I'm not convinced that other magazines couldn't have provided an image of similar quality, your arguments are rather hand-wavy. The notion that only a person from the same field can have a valid opinion on this is frankly ridiculous. It's plainly ad hominem / argument from authority. I don't care to convince you that we should change the practice of using this picture, but I'm curious to know why you would think we should NOT change it, given that there happen to be people who believe that we should.
Find one. I've been through a fair amount of old periodicals from the 60s and 70s and I'm at a loss to think of something comparable. A copy of Vogue (est 1892) or W magazine (est. 1972) would probably have comparable images, but would probably not have been readily available at the time to the demographic doing this kind of research.
We should not change it for the reasons I made in several sibling comments: we lose a common point of comparison.
You can dilute it's relevance by providing many alternative reference images for many algorithms and popularized those alternative reference images. No one in the field is going to complain about having more common reference images, but they sure as heck are going to see you as "book burner" if you trying to eliminate the one common image without first providing alternatives. Merely stating there are other lossless images is not sufficient. You need to provide those same images after having been processed with every relevant algorithm someone might need to know.
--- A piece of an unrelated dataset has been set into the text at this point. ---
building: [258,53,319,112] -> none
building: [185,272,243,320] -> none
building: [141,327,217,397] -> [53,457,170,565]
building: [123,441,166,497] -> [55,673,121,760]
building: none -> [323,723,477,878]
How about you start off by doing this work for Bellard. Take the Mozilla set, run them through BGP and send the images to Bellard for inclusion on his website. Enrich us. Don't make us poorer.
> The notion that only a person from the same field can have a valid opinion on this is frankly ridiculous. It's plainly ad hominem / argument from authority.
The notion that someone uninvolved can have an opinion and expect others to shoulder the burden of conforming to that opinion is even more ridiculous.